1. ## Find the Length

$\displaystyle x=\frac{(2t+3)^\frac{3}{2}}{3}$, $\displaystyle y=t+\frac{t^2}{2}$, $\displaystyle 0\leq t\leq 3$ They want me to find the Length

right now ive gotten to $\displaystyle L=\int^3_0 \sqrt{t^2+5t+4} dt$ I dont know if this is even right, and I dont know how to take this integral either :-(

2. Originally Posted by jobebob
$\displaystyle x=\frac{(2t+3)^\frac{3}{2}}{3}$, $\displaystyle y=t+\frac{t^2}{2}$, $\displaystyle 0\leq t\leq 3$ They want me to find the Length

right now ive gotten to $\displaystyle L=\int^3_0 \sqrt{t^2+5t+4} dt$ I dont know if this is even right, and I dont know how to take this integral either :-(
You need:

$\displaystyle L=\int_0^3 \sqrt{\left(\frac{dx}{dt}\right)^2+\left(\frac{dy} {dt}\right)^2}~dt$

$\displaystyle \frac{dx}{dt}=\frac{1}{2}\sqrt{2t+3}$

$\displaystyle \frac{dy}{dt}=1+t$

$\displaystyle L=\frac{1}{2}~\int_0^3 \sqrt{4t^2+10t+7}~dt$

RonL

3. so $\displaystyle L=\frac{1}{2}(\frac{1}{\sqrt{4}}sinh^{-1} \frac{8t+10}{\sqrt{10}})$ from t=0 to t=3?

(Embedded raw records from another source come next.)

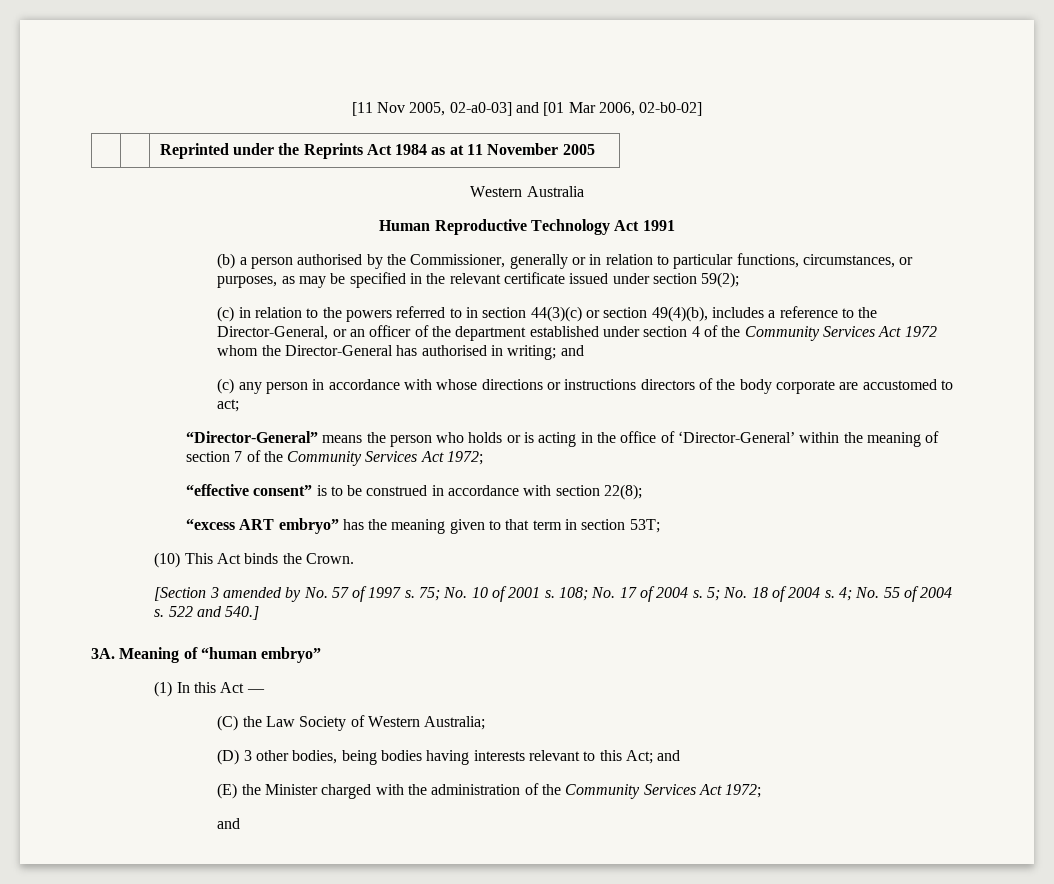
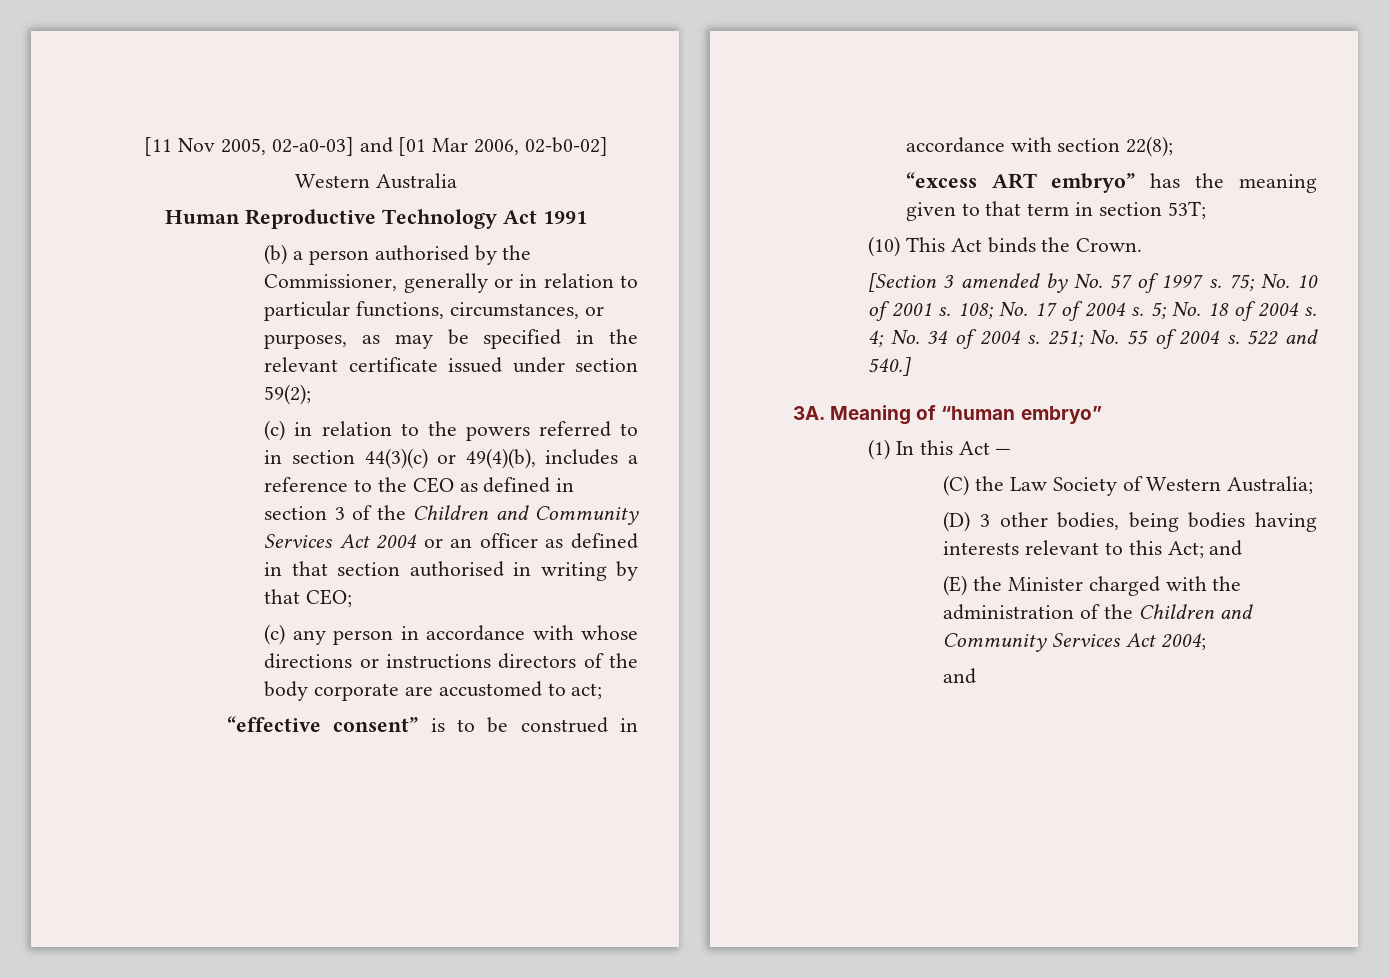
[159,143,595,159] // | | Reprinted under the Reprints Act 1984 as at 11 November 2005 -> (608, 146) none
[603,307,648,318] section -> (457, 459) none
[217,325,937,341] [217,345,584,360] Director-General, or an officer of the department established under section 4 of the Community Services Act 1972 whom the Director-General has authorised in writing; and -> [412,477,575,493] [264,505,639,525] [264,533,638,549] [264,561,638,581] [264,589,353,607] CEO as defined in section 3 of the Children and Community Services Act 2004 or an officer as defined in that section authorised in writing by that CEO;
[185,431,940,447] [185,450,484,466] // “Director-General” means the person who holds or is acting in the office of ‘Director-General’ within the meaning of section 7 of the Community Services Act 1972; -> (603, 691) none
(880, 592) none -> [927,329,1120,349] 34 of 2004 s. 251; No.
[565,784,762,799] Community Services Act 1972; -> [1138,604,1253,619] [943,633,1206,652] Children and Community Services Act 2004;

4. Originally Posted by jobebob
so $\displaystyle L=\frac{1}{2}(\frac{1}{\sqrt{4}}sinh^{-1} \frac{8t+10}{\sqrt{10}})$ from t=0 to t=3?
Not sure what you mean?

RonL

5. Originally Posted by CaptainBlack
Not sure what you mean?

RonL
Yea im not really sure either, but wouldn't that be the integral of $\displaystyle \sqrt{4t^2+10t+7}$